Capgemini recently acquired Bridgewater, N.J.-based IT services company iGate for $4 billion, broadening its offerings in North America and increasing its scope globally.

Strengths: Capgemini has been increasing its footprint and revenue in the U.S., with its focus on service delivery optimization to enhance profitability. Capgemini’s portfolio includes “as-a-service” offerings that allow the company to focus on delivering technologies that are manageable through a vertical integration approach. Clients said that Capgemini is flexible with its contract structure and pricing.

Cautions: Capgemini’s progress in its data center consolidation and service delivery standardization currently lags behind competitors’, Gartner reports. Unless Capgemini links its go-to-market strategy with capabilities in its consulting, application services and vertical expertise, the company will not be able to take advantage of emerging opportunities in digital business and the Internet of Things.
Challenger: Tata Consultancy Services

Tata Consultancy Services — No. 4 on the CRN 2015 SP 500 — increased its data center outsourcing and infrastructure utility services global revenue by nearly 25 percent in 2014. That increase was heavily influenced by its growth in North America.

The Mumbai, India-based company has consistently stressed the importance of leveraging secure, regionally interconnected locations, effective leveraging its own cloud and seamlessly integrating its offerings across public, private and hybrid clouds. The company’s focus has consistently propelled Tata’s solutions forward.

Strengths: TCS has created more than 10 vertical-specific strategies in areas ranging from government to manufacturing. Gartner reports that Tata has a 98 percent customer retention rate and strong delivery pipeline. Its automation, business management, cloud and global delivery approach coupled with its new automation product may further improve the company’s market traction, Gartner said.

Cautions: TCS’ infrastructure utility services growth has historically been curtailed by its selective pursuit of deals providing end-to-end solutions. TCS’ attrition rate also continues to grow every quarter, and unless it figures out how to retain personnel, TCS will not be able to meet projected head count requirements.
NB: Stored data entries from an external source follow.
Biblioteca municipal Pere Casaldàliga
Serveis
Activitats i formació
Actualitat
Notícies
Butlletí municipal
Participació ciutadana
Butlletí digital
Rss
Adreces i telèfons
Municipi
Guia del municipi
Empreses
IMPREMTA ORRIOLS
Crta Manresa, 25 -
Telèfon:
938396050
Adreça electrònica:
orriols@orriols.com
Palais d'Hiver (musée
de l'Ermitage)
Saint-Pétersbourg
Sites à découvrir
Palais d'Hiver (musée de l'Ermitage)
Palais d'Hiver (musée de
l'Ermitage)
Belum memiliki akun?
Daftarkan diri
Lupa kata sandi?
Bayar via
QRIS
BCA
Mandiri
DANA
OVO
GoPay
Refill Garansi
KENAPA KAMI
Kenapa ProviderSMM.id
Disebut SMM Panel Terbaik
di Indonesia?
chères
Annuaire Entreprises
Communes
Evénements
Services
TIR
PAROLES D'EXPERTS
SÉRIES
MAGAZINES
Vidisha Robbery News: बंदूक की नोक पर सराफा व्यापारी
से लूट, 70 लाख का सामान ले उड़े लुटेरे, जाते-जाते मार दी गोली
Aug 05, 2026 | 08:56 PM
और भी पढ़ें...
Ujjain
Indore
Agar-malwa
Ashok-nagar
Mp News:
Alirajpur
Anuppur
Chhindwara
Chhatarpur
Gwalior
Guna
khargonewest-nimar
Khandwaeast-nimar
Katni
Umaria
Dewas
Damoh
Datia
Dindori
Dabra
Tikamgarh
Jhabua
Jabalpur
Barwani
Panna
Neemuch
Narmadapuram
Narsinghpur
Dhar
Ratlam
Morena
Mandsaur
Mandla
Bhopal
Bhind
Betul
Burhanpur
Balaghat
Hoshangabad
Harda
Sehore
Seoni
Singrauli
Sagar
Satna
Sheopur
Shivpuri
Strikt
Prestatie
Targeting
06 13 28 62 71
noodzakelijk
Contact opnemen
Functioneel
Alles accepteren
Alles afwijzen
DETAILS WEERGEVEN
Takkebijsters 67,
TCS must improve its leadership presence and use of junior resources, clients said.

Challenger: CGI

CGI’s North American data center outsourcing revenue dropped by 12.8 percent in 2014, to $591 million, with global data center outsourcing revenue coming in at $1.27 billion.

The Montreal-based company, No. 15 on the CRN 2015 SP 500, runs both traditional integration services and programs to standardize its services across the globe, setting up partnerships with companies like Dell and Hitachi to help it do so.

Strengths: CGI is developing higher-level services like multicloud management and is moving toward a service integration and asset management solution for its customers. CGI’s focus on cloud migration and application modernization is a sound strategy for avoiding overexposure to commoditized services. CGI is moving toward a partnership-based approach to its service delivery and go-to-market strategy.

Cautions: CGI’s geographic structure increases the risk of inconsistent service delivery and can hurt its ability to deliver global solutions. CGI also suffers from a lack of brand recognition since it was a latecomer to integrating global delivery. Clients report a lack of relevant automation initiatives by CGI and stated the need for CGI to improve its cloud offerings and backup technology.